Element and coordinate records
_ _ _ _ _
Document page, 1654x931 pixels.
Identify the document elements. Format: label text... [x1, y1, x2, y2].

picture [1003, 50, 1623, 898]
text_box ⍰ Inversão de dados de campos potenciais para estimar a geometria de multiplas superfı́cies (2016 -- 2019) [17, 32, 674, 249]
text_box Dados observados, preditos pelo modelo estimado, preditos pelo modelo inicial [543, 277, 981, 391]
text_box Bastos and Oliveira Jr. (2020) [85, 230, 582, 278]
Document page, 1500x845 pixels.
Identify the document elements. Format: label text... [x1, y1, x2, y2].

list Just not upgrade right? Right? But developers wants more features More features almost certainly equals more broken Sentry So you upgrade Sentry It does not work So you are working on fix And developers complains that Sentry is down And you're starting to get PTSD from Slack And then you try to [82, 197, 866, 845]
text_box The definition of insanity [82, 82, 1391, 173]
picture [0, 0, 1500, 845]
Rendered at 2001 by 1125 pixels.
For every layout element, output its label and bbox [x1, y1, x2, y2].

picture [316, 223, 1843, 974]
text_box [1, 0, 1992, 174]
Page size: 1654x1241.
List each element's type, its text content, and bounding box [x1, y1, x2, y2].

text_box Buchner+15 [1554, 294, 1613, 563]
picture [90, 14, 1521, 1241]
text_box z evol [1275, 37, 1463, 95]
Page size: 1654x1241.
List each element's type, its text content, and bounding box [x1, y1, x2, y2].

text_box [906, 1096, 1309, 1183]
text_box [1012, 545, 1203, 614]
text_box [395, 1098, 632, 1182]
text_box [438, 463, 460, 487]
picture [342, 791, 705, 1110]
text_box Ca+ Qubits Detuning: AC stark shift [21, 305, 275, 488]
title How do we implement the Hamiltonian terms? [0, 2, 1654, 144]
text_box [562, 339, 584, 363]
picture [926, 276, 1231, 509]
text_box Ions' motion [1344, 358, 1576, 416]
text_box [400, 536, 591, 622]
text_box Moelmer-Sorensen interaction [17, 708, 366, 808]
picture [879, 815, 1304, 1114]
_ _ _ _ _
▶ [Problem statement]
Extract the lines of the items verbatim, beginning with the first line of the items and ending after the line that contains "text_box ⍰ Inversão", both included.

▶ [Correct result]
Document page, 1654x931 pixels.
Identify the document elements. Format: label text... [x1, y1, x2, y2].

picture [1003, 50, 1623, 898]
text_box ⍰ Inversão de dados de campos potenciais para estimar a geometria de multiplas superfı́cies (2016 -- 2019) [17, 32, 674, 249]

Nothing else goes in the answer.